[What the task requires]:
Please return, exactly and only, the lines beginning at the top of the entries below and ending with the line containing "คุณผู้หญิงคุณไม่เป็นไรใช่ไหม [เพลง]500,000 คุณ"; keep out the pictures.

START Provided entries

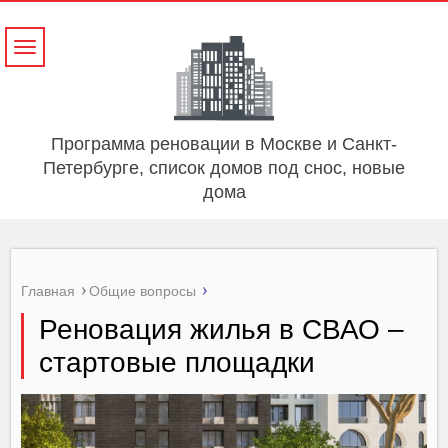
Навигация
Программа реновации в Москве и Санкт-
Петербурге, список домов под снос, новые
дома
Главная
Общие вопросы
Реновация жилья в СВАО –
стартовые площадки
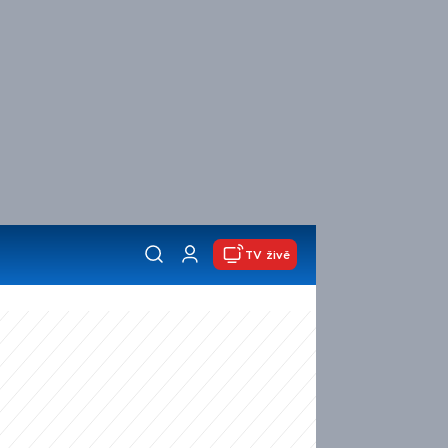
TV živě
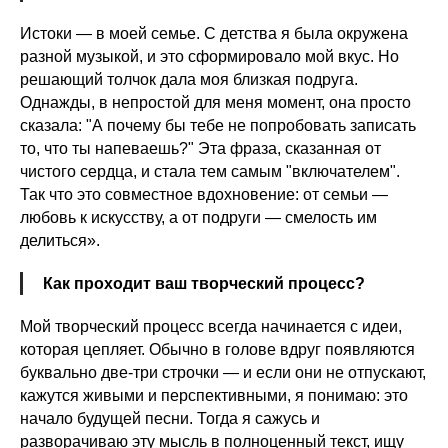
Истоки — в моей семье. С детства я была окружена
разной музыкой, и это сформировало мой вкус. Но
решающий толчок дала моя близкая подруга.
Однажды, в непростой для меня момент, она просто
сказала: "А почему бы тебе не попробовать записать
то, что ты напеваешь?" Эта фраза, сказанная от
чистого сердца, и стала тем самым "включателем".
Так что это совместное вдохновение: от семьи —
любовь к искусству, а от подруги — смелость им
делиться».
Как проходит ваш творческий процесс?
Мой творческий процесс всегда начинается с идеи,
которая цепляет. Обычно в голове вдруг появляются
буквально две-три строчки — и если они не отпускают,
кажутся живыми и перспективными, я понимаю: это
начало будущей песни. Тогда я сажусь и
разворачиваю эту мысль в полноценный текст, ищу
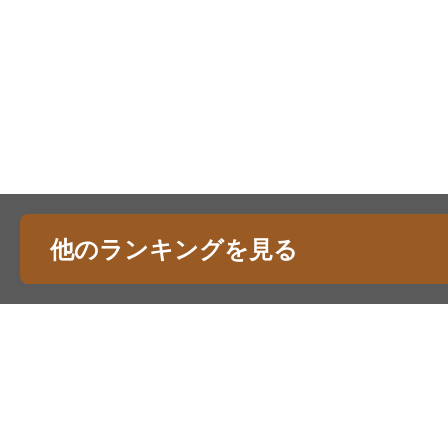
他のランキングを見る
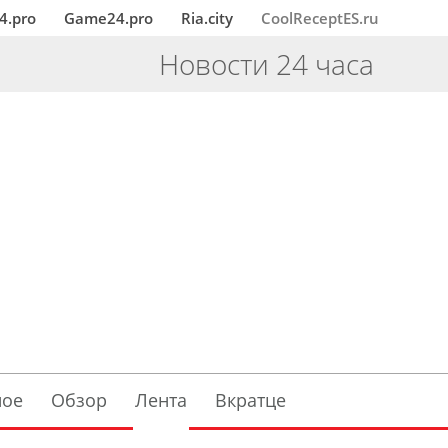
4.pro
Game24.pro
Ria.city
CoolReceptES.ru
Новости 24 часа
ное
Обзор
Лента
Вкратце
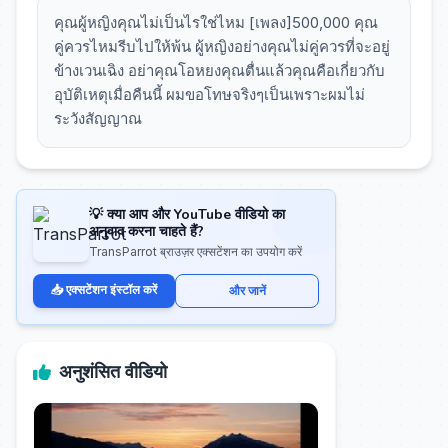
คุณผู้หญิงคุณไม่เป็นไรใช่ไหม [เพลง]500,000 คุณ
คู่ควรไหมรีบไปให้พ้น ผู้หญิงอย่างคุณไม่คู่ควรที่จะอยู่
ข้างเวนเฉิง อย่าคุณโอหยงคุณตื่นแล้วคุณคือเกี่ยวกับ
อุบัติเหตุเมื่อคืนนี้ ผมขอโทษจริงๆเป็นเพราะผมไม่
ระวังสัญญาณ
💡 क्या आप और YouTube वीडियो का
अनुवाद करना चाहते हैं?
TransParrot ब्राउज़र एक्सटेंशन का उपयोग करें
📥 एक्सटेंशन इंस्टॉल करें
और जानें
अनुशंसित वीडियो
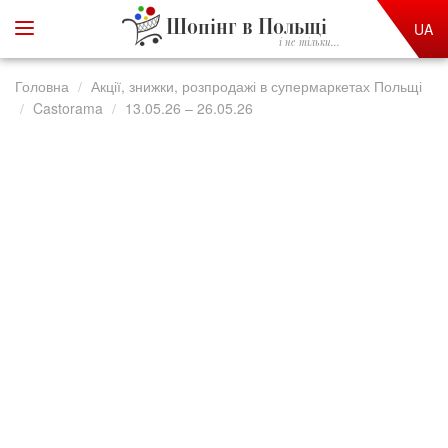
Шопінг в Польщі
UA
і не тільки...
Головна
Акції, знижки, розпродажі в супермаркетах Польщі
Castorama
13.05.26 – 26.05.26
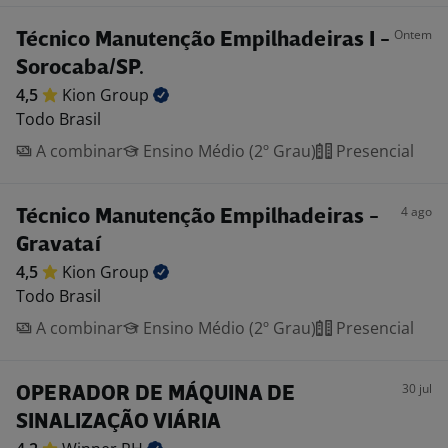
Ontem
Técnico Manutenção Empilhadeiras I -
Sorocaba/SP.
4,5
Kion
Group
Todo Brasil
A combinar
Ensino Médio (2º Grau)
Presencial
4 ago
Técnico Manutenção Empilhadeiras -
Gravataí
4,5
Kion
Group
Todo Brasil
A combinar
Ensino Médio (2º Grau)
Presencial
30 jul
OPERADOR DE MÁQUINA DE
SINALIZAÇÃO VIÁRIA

END Provided entries

[Response below]:
Навигация
Программа реновации в Москве и Санкт-
Петербурге, список домов под снос, новые
дома
Главная
Общие вопросы
Реновация жилья в СВАО –
стартовые площадки
TV živě
Истоки — в моей семье. С детства я была окружена
разной музыкой, и это сформировало мой вкус. Но
решающий толчок дала моя близкая подруга.
Однажды, в непростой для меня момент, она просто
сказала: "А почему бы тебе не попробовать записать
то, что ты напеваешь?" Эта фраза, сказанная от
чистого сердца, и стала тем самым "включателем".
Так что это совместное вдохновение: от семьи —
любовь к искусству, а от подруги — смелость им
делиться».
Как проходит ваш творческий процесс?
Мой творческий процесс всегда начинается с идеи,
которая цепляет. Обычно в голове вдруг появляются
буквально две-три строчки — и если они не отпускают,
кажутся живыми и перспективными, я понимаю: это
начало будущей песни. Тогда я сажусь и
разворачиваю эту мысль в полноценный текст, ищу
他のランキングを見る
4.pro
Game24.pro
Ria.city
CoolReceptES.ru
Новости 24 часа
ное
Обзор
Лента
Вкратце
คุณผู้หญิงคุณไม่เป็นไรใช่ไหม [เพลง]500,000 คุณ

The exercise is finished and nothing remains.